Given records Block Start

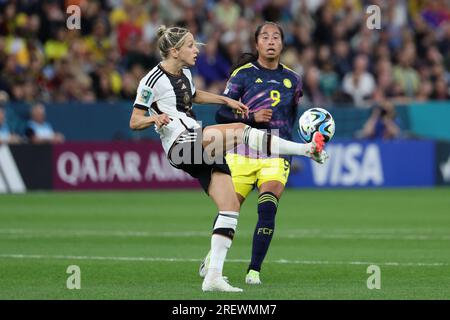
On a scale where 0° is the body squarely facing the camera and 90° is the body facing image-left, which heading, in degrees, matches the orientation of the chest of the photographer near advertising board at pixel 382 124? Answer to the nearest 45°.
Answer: approximately 0°

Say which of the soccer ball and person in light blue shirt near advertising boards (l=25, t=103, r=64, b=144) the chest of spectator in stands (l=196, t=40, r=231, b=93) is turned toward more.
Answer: the soccer ball

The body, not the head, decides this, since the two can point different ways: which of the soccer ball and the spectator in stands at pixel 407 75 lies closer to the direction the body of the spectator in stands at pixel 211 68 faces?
the soccer ball

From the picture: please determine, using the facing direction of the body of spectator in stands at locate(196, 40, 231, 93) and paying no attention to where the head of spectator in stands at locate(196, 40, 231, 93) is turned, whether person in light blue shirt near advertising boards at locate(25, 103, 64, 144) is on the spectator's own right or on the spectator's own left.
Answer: on the spectator's own right

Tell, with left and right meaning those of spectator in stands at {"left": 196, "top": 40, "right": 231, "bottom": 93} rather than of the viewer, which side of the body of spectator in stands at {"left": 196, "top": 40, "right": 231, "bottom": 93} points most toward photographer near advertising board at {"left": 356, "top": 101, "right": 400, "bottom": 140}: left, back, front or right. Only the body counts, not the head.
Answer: left

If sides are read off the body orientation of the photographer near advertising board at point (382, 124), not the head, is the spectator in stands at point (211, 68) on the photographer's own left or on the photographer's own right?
on the photographer's own right

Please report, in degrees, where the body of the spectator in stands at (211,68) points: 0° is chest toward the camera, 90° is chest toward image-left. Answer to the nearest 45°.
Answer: approximately 0°

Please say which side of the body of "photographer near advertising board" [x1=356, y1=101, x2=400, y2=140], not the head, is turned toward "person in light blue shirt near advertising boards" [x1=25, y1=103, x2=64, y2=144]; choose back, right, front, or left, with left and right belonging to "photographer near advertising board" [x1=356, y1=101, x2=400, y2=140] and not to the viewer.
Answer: right

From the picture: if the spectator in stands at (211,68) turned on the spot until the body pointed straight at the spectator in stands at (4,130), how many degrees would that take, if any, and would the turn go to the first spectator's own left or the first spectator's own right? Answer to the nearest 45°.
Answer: approximately 90° to the first spectator's own right

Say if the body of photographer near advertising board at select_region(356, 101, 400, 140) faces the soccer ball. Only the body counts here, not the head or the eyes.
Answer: yes

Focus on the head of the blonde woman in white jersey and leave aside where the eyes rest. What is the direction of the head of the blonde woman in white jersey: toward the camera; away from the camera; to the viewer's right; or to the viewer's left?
to the viewer's right
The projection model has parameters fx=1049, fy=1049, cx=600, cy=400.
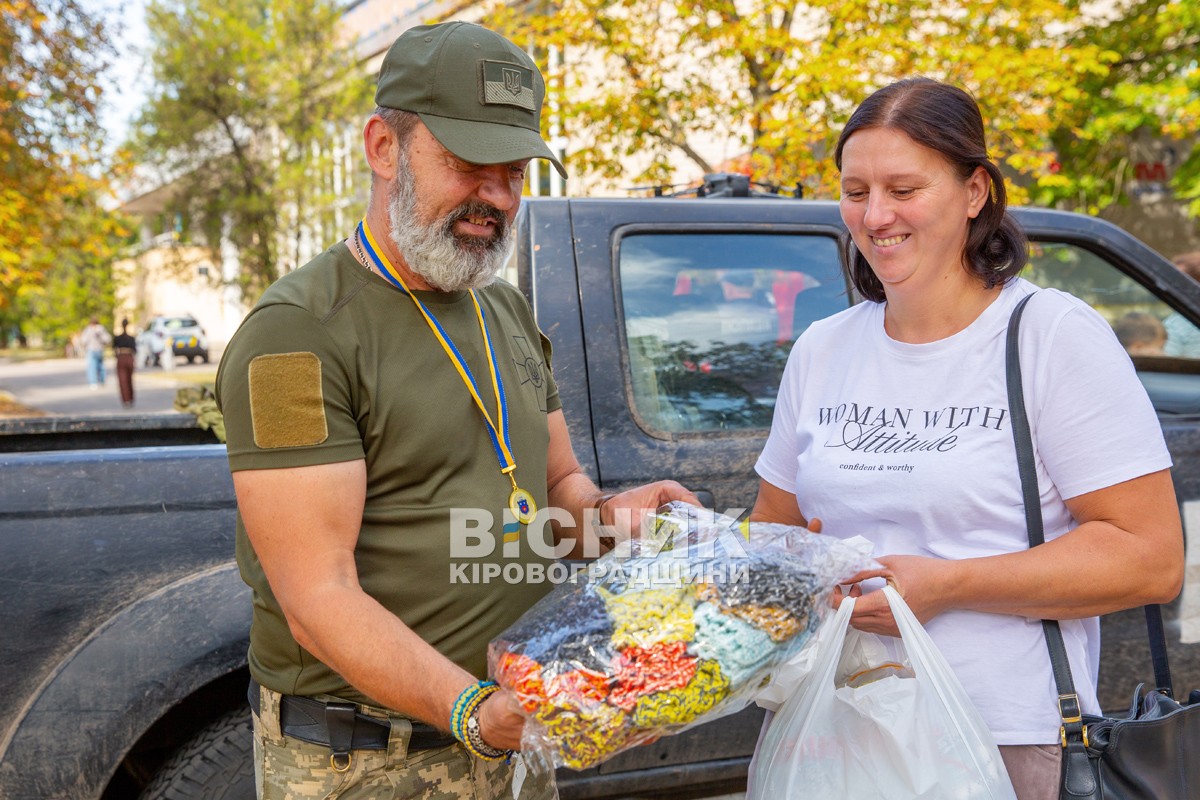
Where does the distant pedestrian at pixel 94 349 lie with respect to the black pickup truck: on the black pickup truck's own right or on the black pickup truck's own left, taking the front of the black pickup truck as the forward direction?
on the black pickup truck's own left

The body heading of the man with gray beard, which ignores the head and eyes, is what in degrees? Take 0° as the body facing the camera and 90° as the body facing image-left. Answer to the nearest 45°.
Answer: approximately 315°

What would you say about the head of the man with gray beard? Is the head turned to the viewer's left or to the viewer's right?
to the viewer's right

Given records Block End

=== Required action ===
The answer should hold every line of the listing, copied exactly, with no pictures.

=== Result for this task ===
On a scale where 0° is the body squarely facing the camera and 90° is the body facing image-left, which heading, in degrees, matches the orientation of the chest of the photographer near advertising board at pixel 382 124? Answer to the nearest 45°.
Answer: approximately 0°

Say which of the soccer ball and person in light blue shirt near advertising boards (l=25, t=103, r=64, b=144) the chest of spectator in stands (l=196, t=40, r=231, b=93) is turned toward more.
Answer: the soccer ball

The body, not the head, decides this, since the two can point different ways: which of the soccer ball and the spectator in stands at pixel 407 75 lies closer to the direction the body of the spectator in stands at pixel 211 68 faces?
the soccer ball

From the picture: please determine, using the facing direction of the body of spectator in stands at locate(196, 40, 231, 93) and paying no attention to where the head of spectator in stands at locate(196, 40, 231, 93) is turned, whether person in light blue shirt near advertising boards at locate(25, 103, 64, 144) is on the spectator's own right or on the spectator's own left.
Answer: on the spectator's own right

Tell, with left and right meaning those of spectator in stands at {"left": 196, "top": 40, "right": 231, "bottom": 93} rather than of the viewer, which side of the body of spectator in stands at {"left": 196, "top": 40, "right": 231, "bottom": 93} points most toward photographer near advertising board at {"left": 356, "top": 101, "right": 400, "bottom": 140}: left, back, front or right. Only the body counts, not the head.
Answer: left

If sides are read off the body orientation of the photographer near advertising board at point (382, 124), not the head, is the spectator in stands at point (211, 68) on the photographer's own left or on the photographer's own right?
on the photographer's own right

Please report, in degrees, where the body of the spectator in stands at (211,68) points: 0° is chest toward the camera, 90° is chest toward image-left. Answer to the nearest 45°.
Answer: approximately 0°

Please say which side of the body of "photographer near advertising board" [x1=356, y1=101, x2=400, y2=140], not the head, is turned toward "person in light blue shirt near advertising boards" [x1=25, y1=103, x2=64, y2=144]; choose back, right, front, or left, with left and right belonging to "photographer near advertising board" [x1=356, y1=101, x2=400, y2=140] and not to the viewer.
Answer: right

From the picture: if the spectator in stands at (211,68) turned on the spot until the body pointed straight at the spectator in stands at (4,130), how many degrees would that take, if any, and would the turn go to the first spectator's own left or the first spectator's own right? Answer to the nearest 45°.
Answer: approximately 90° to the first spectator's own right

Say if the body of photographer near advertising board at select_region(356, 101, 400, 140) faces the soccer ball. Only the body counts here, not the head or the eyes.
Answer: yes

Focus on the head of the blonde woman in white jersey and leave aside where the eyes rest. What is the direction of the head of the blonde woman in white jersey: toward the camera; away from the camera; to the viewer's right; or to the viewer's left?
to the viewer's right
The projection model has parameters fx=1049, fy=1049, cx=600, cy=400.
Where does the distant pedestrian at pixel 94 349 lie with respect to the black pickup truck: on the black pickup truck's own right or on the black pickup truck's own left, taking the front of the black pickup truck as the forward direction?
on the black pickup truck's own left

The body heading of the man with gray beard, which ignores the head and eyes, is what in degrees? Take 0° as the body facing the camera and 90° as the body facing image-left. Answer to the nearest 45°.
Answer: approximately 315°

What would you say about the head of the man with gray beard? Is the head turned to the viewer's left or to the viewer's right?
to the viewer's right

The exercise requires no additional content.